Wenn wir mit der Bibel beten wollen, wo fangen wir dann am besten an?
-Es ist üblich, dass wir einige Bücher der Bibel als leichter zu verstehen und in unserem Leben anzuwenden betrachten. Die Evangelien, die Paulusbriefe, die Propheten und die Psalmen sind Texte, die viele als Nahrung für ihr geistliches Leben nutzen. Wenn wir anfangen, das Lesen der Heiligen Schrift in unsere spirituelle Praxis einzubeziehen, sind diese Texte ein guter Ausgangspunkt. Auf diese Weise fungiert die Bibel als spiritueller Coach, der uns durch die grundlegenden Übungen im Leben eines Christen führt, die es uns ermöglichen, geistlich zu reifen.
Wenn man über die Bibel spricht, hört man oft den Begriff "Lectio Divina". Was ist damit gemeint?

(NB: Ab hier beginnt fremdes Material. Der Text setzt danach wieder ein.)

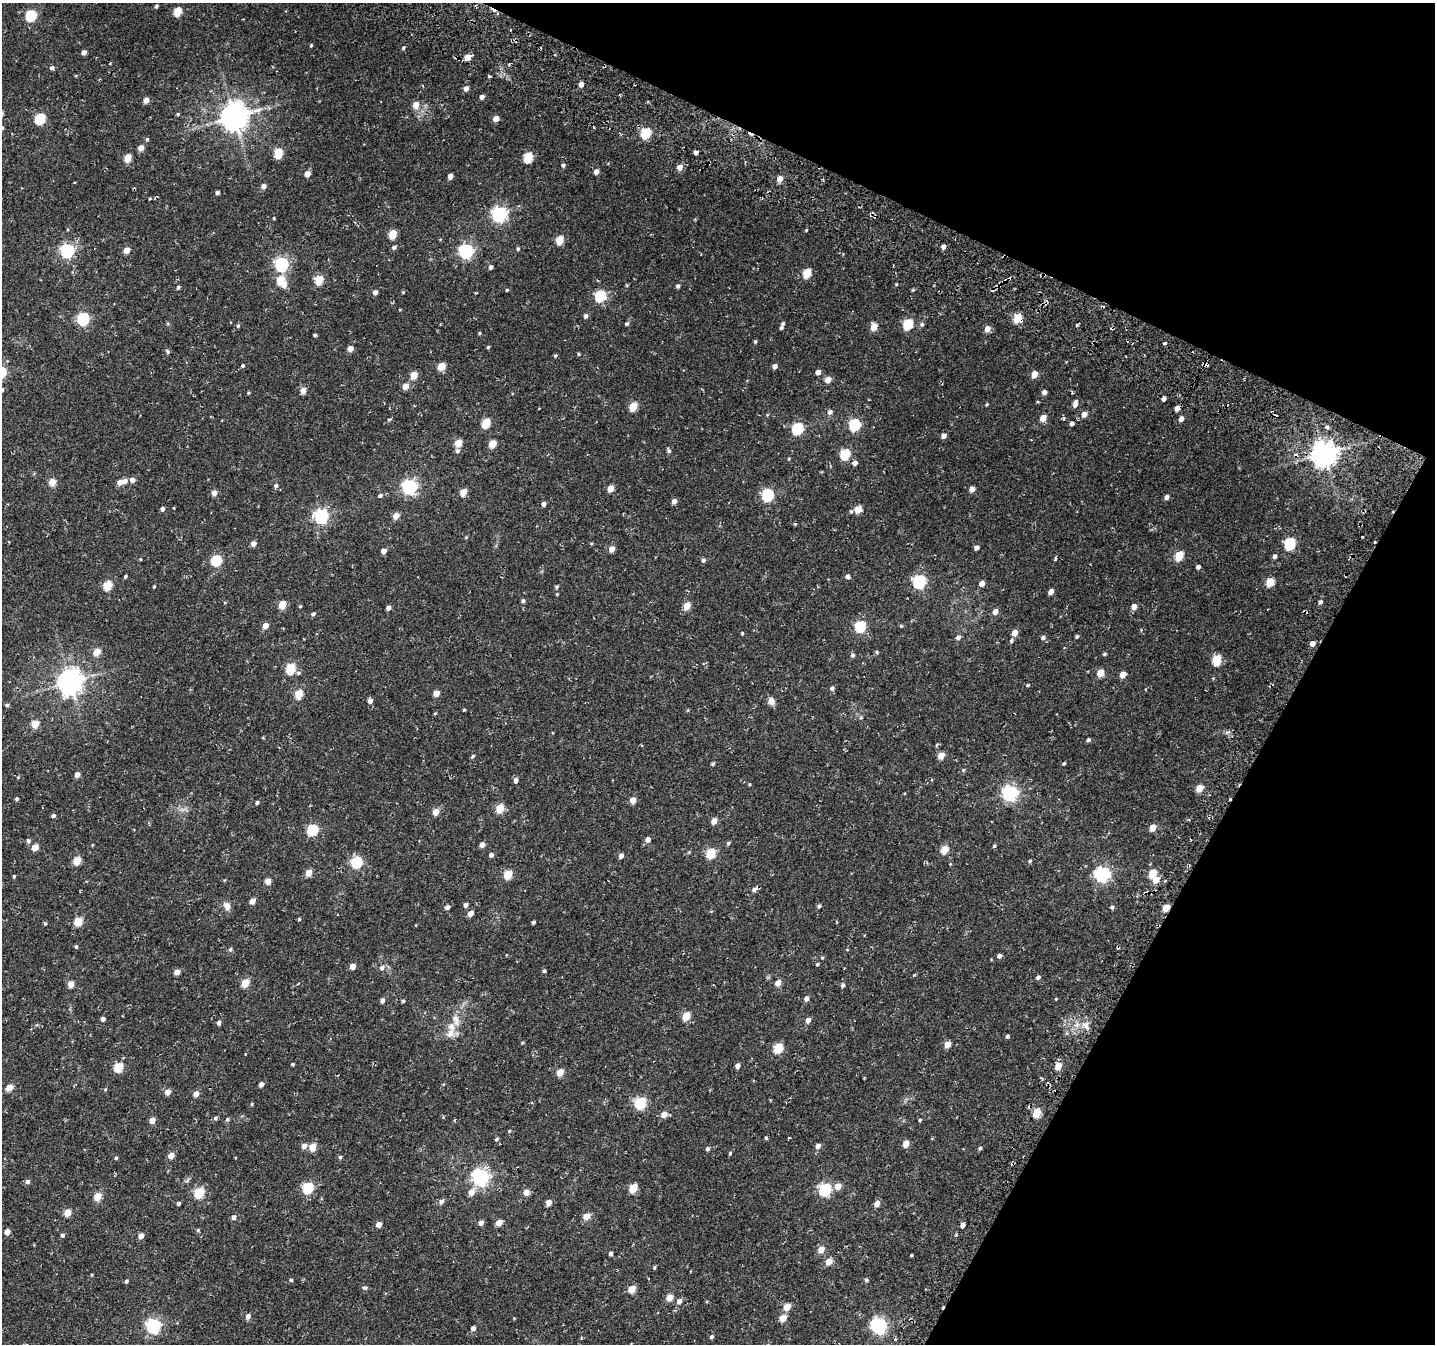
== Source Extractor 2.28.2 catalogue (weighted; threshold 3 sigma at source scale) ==
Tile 8 of 4 x 4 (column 4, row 2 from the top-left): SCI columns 4373-5805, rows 3017-4358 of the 5806 x 5920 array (HDU 1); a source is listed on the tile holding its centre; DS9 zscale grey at full resolution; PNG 1437 x 1346 px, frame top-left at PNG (2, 3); no overlay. Shown black and unused: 23% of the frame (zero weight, under 2 of 3 exposures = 3% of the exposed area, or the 3 px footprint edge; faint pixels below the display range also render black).
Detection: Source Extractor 2.28.2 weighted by HDU 2 'WHT'; one run over the whole footprint, this tile lists its part. Background 0.0152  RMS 0.0048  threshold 0.0217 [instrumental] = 3 sigma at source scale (4.5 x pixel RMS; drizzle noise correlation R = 1.50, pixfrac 1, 0.0396/0.0396 arcsec/px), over >= 5 px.
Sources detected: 368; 5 cosmic-ray / hot-pixel residue — not listed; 1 inside a brighter listed object's ellipse — not listed separately; the other 362 listed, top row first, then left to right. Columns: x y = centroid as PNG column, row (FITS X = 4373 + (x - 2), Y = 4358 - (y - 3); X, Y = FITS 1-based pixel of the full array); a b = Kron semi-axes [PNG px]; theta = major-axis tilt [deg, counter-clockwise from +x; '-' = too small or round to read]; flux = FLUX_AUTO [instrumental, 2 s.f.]
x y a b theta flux
156 6 4 4 - 0.83
177 11 5 5 - 14
31 15 6 5 - 34
311 45 4 3 - 0.57
403 48 4 4 - 0.72
84 52 4 4 - 2.1
468 57 5 4 - 6
110 63 3 3 - 0.36
51 68 5 5 - 1.1
489 76 3 3 - 1.5
581 84 4 4 - 2.6
466 88 5 5 - 2.3
482 97 5 4 - 1.9
146 100 5 4 - 4
416 105 6 5 - 4.6
178 114 4 4 - 0.55
234 117 9 8 - 620
40 119 6 5 - 31
496 119 5 4 - 3.8
645 133 6 5 - 28
147 139 4 4 - 0.67
141 148 5 5 - 3.6
696 152 4 4 - 1.7
278 153 6 5 - 18
528 157 6 5 - 25
127 158 5 5 - 9.6
563 165 4 4 - 1.1
680 167 6 5 - 3.5
596 172 4 4 - 2.7
307 174 5 4 - 4.4
450 176 4 4 - 3.3
780 179 5 4 - 4.5
264 186 5 4 - 2.3
217 193 4 4 - 1.3
150 198 3 3 - 0.46
499 214 7 6 - 110
273 218 3 3 - 0.51
806 230 4 3 - 0.43
392 234 5 5 - 15
559 240 5 5 - 13
943 246 4 4 - 2
394 247 5 5 - 1.1
518 249 5 4 - 0.7
127 250 5 4 - 4.7
67 251 6 6 - 82
466 251 6 6 - 90
281 264 6 6 - 78
490 267 4 4 - 1.4
807 273 6 5 - 16
280 280 6 5 - 13
319 280 5 5 - 15
896 284 4 3 - 0.41
284 285 6 5 - 2.7
678 286 5 4 - 1.2
178 287 5 4 - 0.75
507 290 4 3 - 0.46
913 290 4 4 - 0.51
375 292 4 4 - 2.2
403 292 4 4 - 0.42
600 296 6 5 - 36
585 316 5 4 - 1.4
1017 318 5 5 - 16
83 319 6 5 - 51
783 323 4 3 - 0.77
627 324 5 4 - 0.94
908 324 6 5 - 27
922 324 6 5 - 1
238 326 5 4 - 0.81
874 326 5 5 - 7.1
781 328 4 4 - 0.91
987 329 5 5 - 3.7
479 333 4 3 - 0.49
315 335 4 3 - 0.62
755 342 5 3 - 0.65
1164 343 3 3 - 1.4
488 347 4 4 - 0.65
350 349 5 4 - 3.8
167 351 5 5 - 0.88
578 354 4 3 - 0.63
555 356 4 4 - 0.61
1206 365 4 3 - 3.1
242 366 5 5 - 0.78
441 366 5 5 - 9.3
774 366 4 4 - 2.1
818 372 4 4 - 2.8
1034 374 5 4 - 6.4
414 375 5 4 - 8.6
828 380 5 5 - 4.1
405 386 5 5 - 5
2 390 6 5 - 1.3
303 390 6 5 - 3.5
1044 392 5 5 - 1.7
248 393 4 3 - 0.52
1164 399 4 4 - 1.8
986 404 4 4 - 0.5
1075 404 8 4 75 2.3
633 406 5 5 - 14
1177 408 5 4 - 3.2
830 412 5 5 - 1.7
1084 414 5 5 - 3.6
1043 418 5 4 - 5.8
389 419 6 3 9 0.61
1181 419 5 4 - 2.4
486 423 6 5 - 17
1072 424 4 4 - 1.5
854 425 6 5 - 44
1327 427 4 3 - 2.5
797 429 6 5 - 39
944 436 5 5 - 2.3
458 443 5 5 - 9.1
492 444 5 5 - 9.6
669 450 8 4 -65 0.91
457 451 6 5 - 1.2
1323 453 8 8 - 490
845 454 6 5 - 27
789 459 5 3 - 0.42
855 463 5 5 - 1.9
132 480 5 5 - 2.3
125 481 5 5 - 2.3
52 482 5 4 - 9.1
120 482 5 5 - 3.6
276 486 6 5 - 1.1
409 487 6 6 - 110
610 488 5 4 - 6
972 489 5 4 - 3.6
463 492 5 4 - 6.3
214 493 5 4 - 3.3
767 495 6 5 - 47
380 496 5 5 - 1
1166 497 5 4 - 1.9
674 501 5 4 - 2.2
543 504 4 4 - 1.7
162 509 4 4 - 1.4
858 509 5 5 - 8.4
851 511 5 4 - 0.6
321 516 6 6 - 88
396 516 5 4 - 5.7
795 524 4 4 - 0.5
466 537 4 4 - 0.45
253 544 4 4 - 2.8
1290 544 6 5 - 39
976 548 5 4 - 2
612 549 5 4 - 4.6
384 551 4 4 - 2.9
1179 556 6 5 - 17
1274 556 5 4 - 1.4
140 559 4 3 - 0.39
1055 559 4 2 - 1.2
216 560 6 5 - 31
703 560 5 5 - 1.1
1198 567 4 4 - 1.3
125 576 4 3 - 0.73
848 576 5 5 - 1.7
919 582 6 6 - 67
1270 582 5 5 - 13
982 584 5 4 - 3
108 585 5 5 - 18
154 587 3 3 - 0.46
557 587 5 4 - 0.77
1051 592 5 4 - 3
557 594 3 3 - 0.38
523 601 4 4 - 1.1
1320 602 4 4 - 1.3
282 604 5 4 - 14
300 606 4 3 - 0.43
687 606 5 4 - 8.3
1134 607 5 5 - 3.3
388 608 4 4 - 2
995 612 5 4 - 3.5
313 614 4 3 - 1.6
265 626 5 4 - 4.3
860 626 6 5 - 38
901 626 5 4 - 0.5
742 633 4 3 - 0.47
1015 633 5 5 - 4.5
1077 636 4 4 - 0.79
958 637 6 5 - 1.6
1043 638 6 5 - 1.2
1011 641 5 5 - 0.85
1312 643 5 4 - 2.3
97 652 5 4 - 7.9
877 652 6 3 -90 0.54
1104 654 5 4 - 0.68
853 655 5 5 - 1.1
1216 660 6 5 - 19
290 668 6 5 - 24
298 673 6 5 - 0.94
1100 673 5 4 - 8.9
1123 675 5 4 - 5
70 682 8 8 - 450
1028 685 4 4 - 0.54
832 688 5 5 - 1.1
436 693 5 4 - 5.3
299 694 5 5 - 15
370 701 5 5 - 2.2
771 701 8 7 - 2.7
7 705 5 4 - 0.82
435 713 4 3 - 0.4
861 717 5 5 - 0.69
35 724 5 5 - 11
1088 740 4 4 - 1.1
936 745 5 3 - 0.46
941 755 5 4 - 6.3
473 756 5 3 - 0.71
713 763 4 4 - 0.73
1064 763 4 3 - 0.58
963 770 5 4 - 0.59
77 774 4 4 - 3
516 780 6 5 - 1.7
749 784 4 3 - 0.4
1199 788 5 4 - 8.7
1010 793 7 6 - 120
16 799 3 3 - 0.83
633 800 5 4 - 4.9
257 802 4 4 - 0.96
500 808 5 5 - 15
436 812 5 4 - 6.1
53 816 4 4 - 1.1
714 821 5 5 - 3.6
1152 828 5 4 - 6.8
312 830 6 5 - 33
648 840 5 5 - 2.9
28 841 6 5 - 1.1
728 843 5 4 - 0.82
92 845 4 3 - 0.33
482 845 5 4 - 2.9
994 846 4 4 - 0.63
35 847 5 4 - 7
944 849 5 5 - 11
711 853 6 5 - 22
491 855 4 4 - 1.6
621 856 4 4 - 2.4
77 861 5 5 - 12
1030 861 5 4 - 0.64
356 862 6 5 - 36
309 873 5 4 - 6.7
1152 873 6 5 - 12
508 874 5 5 - 15
1102 874 7 6 - 99
14 876 4 3 - 0.69
224 880 4 3 - 0.41
1156 880 6 5 - 5.4
268 881 5 4 - 5.1
754 890 6 5 - 1.7
252 901 5 4 - 4.3
465 905 4 4 - 1.9
227 906 10 8 -66 2.8
819 906 5 4 - 0.97
447 907 4 4 - 2.1
1112 907 5 4 - 0.82
1166 908 5 4 - 6.8
470 913 5 4 - 4.2
299 919 4 4 - 0.53
78 922 5 5 - 14
533 922 4 3 - 0.89
45 924 4 4 - 0.55
76 947 4 3 - 0.77
230 949 5 5 - 0.88
847 950 5 3 - 0.36
999 956 5 4 - 1.6
822 958 4 4 - 0.54
817 964 4 3 - 0.65
352 966 5 4 - 3.8
382 968 7 6 - 1.8
544 971 4 4 - 0.81
177 972 4 4 - 4.2
914 975 5 3 - 0.49
1038 977 5 4 - 1.3
245 983 5 4 - 12
778 983 5 4 - 4.2
71 984 5 4 - 6.7
842 985 5 4 - 1.2
806 999 5 4 - 2.2
1056 999 4 3 - 0.36
382 1000 5 4 - 1.8
403 1001 4 4 - 0.62
686 1016 5 5 - 14
103 1019 4 4 - 1.7
455 1019 17 9 -74 4.3
808 1020 5 4 - 2.6
219 1023 5 4 - 1.4
1086 1026 9 6 -90 2.2
450 1033 14 10 60 3.8
1007 1036 4 4 - 0.8
522 1043 4 3 - 0.43
947 1044 5 4 - 5.5
778 1048 5 5 - 20
292 1064 3 3 - 0.67
737 1066 5 4 - 2
1058 1066 5 5 - 7.2
118 1067 5 5 - 21
560 1072 5 4 - 8.9
261 1084 4 4 - 2.1
9 1087 5 4 - 7.5
105 1089 5 3 - 0.46
167 1092 5 4 - 4.5
196 1094 5 4 - 3.9
640 1103 6 5 - 47
252 1104 4 3 - 0.48
1037 1113 6 5 - 15
664 1114 5 5 - 4.6
215 1118 4 4 - 0.89
227 1119 5 5 - 0.71
152 1120 5 4 - 4.7
920 1120 4 3 - 0.58
509 1131 4 4 - 0.55
766 1138 4 4 - 0.68
496 1139 5 4 - 0.87
906 1144 5 4 - 6.8
304 1146 5 5 - 3.1
818 1146 5 5 - 2.3
312 1147 5 5 - 8.3
980 1148 5 4 - 0.74
708 1149 5 4 - 1.1
730 1153 5 4 - 0.57
171 1155 5 4 - 4.7
340 1157 4 4 - 0.9
116 1158 4 4 - 0.67
480 1177 7 6 - 150
27 1182 5 4 - 1.6
838 1186 6 5 - 4.9
308 1188 6 5 - 35
633 1188 5 5 - 16
825 1190 6 6 - 55
471 1192 7 5 55 4.4
526 1192 5 5 - 4.6
199 1193 6 5 - 28
97 1196 5 5 - 11
441 1201 8 6 48 1.3
549 1202 5 4 - 3.6
178 1203 4 3 - 1
877 1204 5 4 - 3.8
67 1213 5 4 - 8.8
586 1216 5 5 - 6.1
234 1217 5 4 - 2
481 1223 5 4 - 2.5
499 1223 5 4 - 6.3
379 1224 4 4 - 4
962 1225 4 4 - 2.5
198 1230 4 4 - 0.66
7 1232 4 4 - 3.8
62 1235 4 4 - 1.1
141 1236 5 4 - 3.6
821 1249 5 5 - 5.6
611 1253 4 3 - 1.5
911 1255 3 2 - 0.5
828 1262 5 5 - 6.5
654 1267 5 4 - 0.62
291 1280 5 4 - 0.74
866 1280 5 4 - 0.84
126 1281 4 4 - 0.78
365 1288 7 5 -12 0.87
632 1289 5 5 - 10
669 1297 5 4 - 7.1
679 1301 6 5 - 2
787 1307 5 4 - 8.9
248 1316 5 5 - 2.4
783 1318 5 4 - 7.2
878 1325 7 6 - 120
153 1326 6 6 - 83
473 1329 5 4 - 2
711 1337 4 4 - 0.9
Overlapping masked pixels (flux is a lower limit): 5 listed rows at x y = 645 133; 1017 318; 1206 365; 1177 408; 1166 908
Isophote crosses this tile's border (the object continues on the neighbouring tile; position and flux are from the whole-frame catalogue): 1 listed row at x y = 2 390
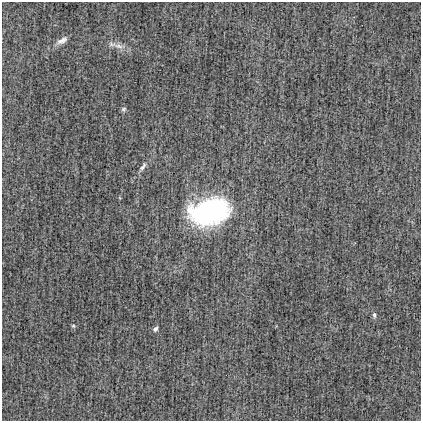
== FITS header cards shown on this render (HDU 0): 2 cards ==
NAXIS1  =                  419
NAXIS2  =                  419

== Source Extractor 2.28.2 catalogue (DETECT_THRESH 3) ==
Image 419 x 419 px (HDU 0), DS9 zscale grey, 1 PNG px = 1 image px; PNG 423 x 423 px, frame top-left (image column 1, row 419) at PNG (2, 2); no overlay
Background 5.70e-04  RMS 0.019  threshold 0.0561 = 3 sigma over >= 5 px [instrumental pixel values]
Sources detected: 9; all 9 listed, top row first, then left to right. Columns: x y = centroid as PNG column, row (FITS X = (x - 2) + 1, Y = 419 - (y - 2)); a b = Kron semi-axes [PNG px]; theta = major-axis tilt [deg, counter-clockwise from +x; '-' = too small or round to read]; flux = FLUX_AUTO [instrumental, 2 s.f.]
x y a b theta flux
62 40 16 7 28 7.5
119 46 14 6 -13 8.4
123 109 6 6 - 2.3
143 167 13 6 57 4.7
190 210 11 9 -18 13
210 212 35 23 17 230
374 315 8 5 -89 2.8
73 326 5 4 - 1.6
155 329 6 4 50 3.7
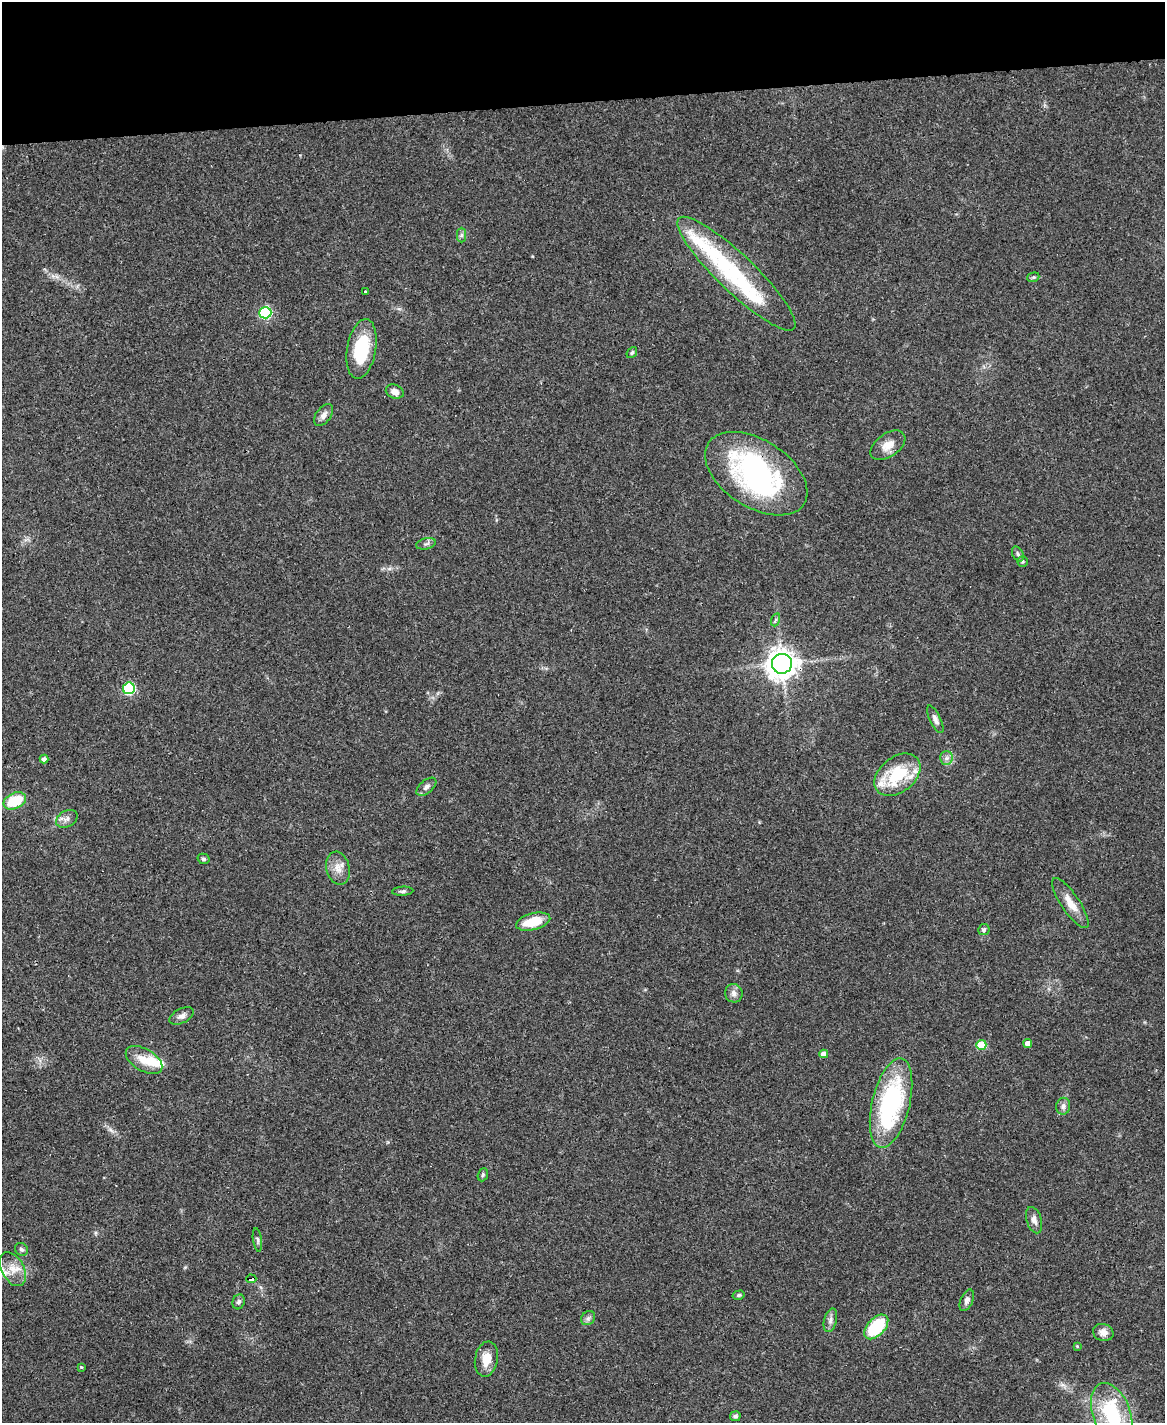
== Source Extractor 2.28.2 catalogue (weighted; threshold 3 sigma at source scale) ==
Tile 3 of 4 x 3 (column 3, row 1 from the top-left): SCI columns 2328-3490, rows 3082-4502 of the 4656 x 4633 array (HDU 1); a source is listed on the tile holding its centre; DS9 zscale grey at full resolution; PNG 1167 x 1425 px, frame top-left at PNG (2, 2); each listed source drawn as its Kron ellipse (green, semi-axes under 4 px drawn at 4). Shown black and unused: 7% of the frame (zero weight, under 3 of 4 exposures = <1% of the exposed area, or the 3 px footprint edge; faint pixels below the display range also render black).
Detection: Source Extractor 2.28.2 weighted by HDU 2 'WHT'; one run over the whole footprint, this tile lists its part. Background 0.0738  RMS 0.005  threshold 0.0223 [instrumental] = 3 sigma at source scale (4.5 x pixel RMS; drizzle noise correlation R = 1.50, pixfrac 1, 0.05/0.05 arcsec/px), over >= 5 px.
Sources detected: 65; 2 inside a brighter object's white glare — neither listed nor drawn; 7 inside a brighter listed object's ellipse — not listed separately; the other 56 listed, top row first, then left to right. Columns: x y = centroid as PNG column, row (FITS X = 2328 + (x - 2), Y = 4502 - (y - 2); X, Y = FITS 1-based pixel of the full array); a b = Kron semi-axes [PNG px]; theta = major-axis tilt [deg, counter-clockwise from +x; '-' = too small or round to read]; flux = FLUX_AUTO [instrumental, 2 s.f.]
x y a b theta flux
461 235 7 4 89 1
736 274 80 18 -44 40
1033 277 6 4 19 0.72
365 291 3 3 - 1.3
265 313 6 5 - 57
362 349 30 14 80 26
632 353 6 4 49 0.83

-Die "Lectio Divina" (heilige Lesung) ist eine spirituelle Praxis, die aus der langsamen, meditativen Lektüre der Heiligen Schrift oder anderer geistlicher Klassiker besteht. Sie umfasst in der Regel vier Phasen:
- Das langsame Lesen eines kurzen Textes, um die Worte in sich aufzunehmen;
- Denken Sie darüber nach, was Gott dem Leser durch diesen Abschnitt mitteilt;
- Beten Sie, was der Text beschreibt oder aussagt;
- Denken Sie nach und ruhen Sie in der Gotteserfahrung, die diese Lesung vermittelt.
Dieser Praxis liegt die Überzeugung zugrunde, dass der Text dem Leser in seiner einzigartigen und persönlichen Situation etwas Besonderes zu sagen hat. Die Texte haben nicht nur eine wörtliche, sondern auch eine tiefe spirituelle Bedeutung. Diejenigen, die sich der Lectio Divina widmen, verbringen in der Regel zwanzig bis dreißig Minuten pro Tag mit dieser Praxis.
Was würden Sie jemandem sagen, der sagt: "Ich habe die Bibel schon viele Male gelesen, ich kann nichts mehr daraus lernen"?
-Wir lesen die Bibel nicht nur, um uns zu informieren, sondern auch, um uns zu bilden. Daher glauben die Leserinnen und Leser, dass biblische Texte nie ihre Kraft und Fähigkeit verlieren, uns auf unserem Glaubensweg zu verändern.
Die Bibel bietet dem Leser eine sakramentale Erfahrung der Begegnung mit dem Göttlichen. Er mag die Geschichte, die der Text beschreibt, bereits kennen, aber die heilige Geschichte wirkt weiter auf ihn und sein persönliches Leben. Was wir lesen, ist eine Schrift, die wir anwenden können. Es ist nicht etwas, über das man einfach nur nachdenkt, sondern das man verkörpern muss, und das erfordert die Arbeit eines ganzen Lebens.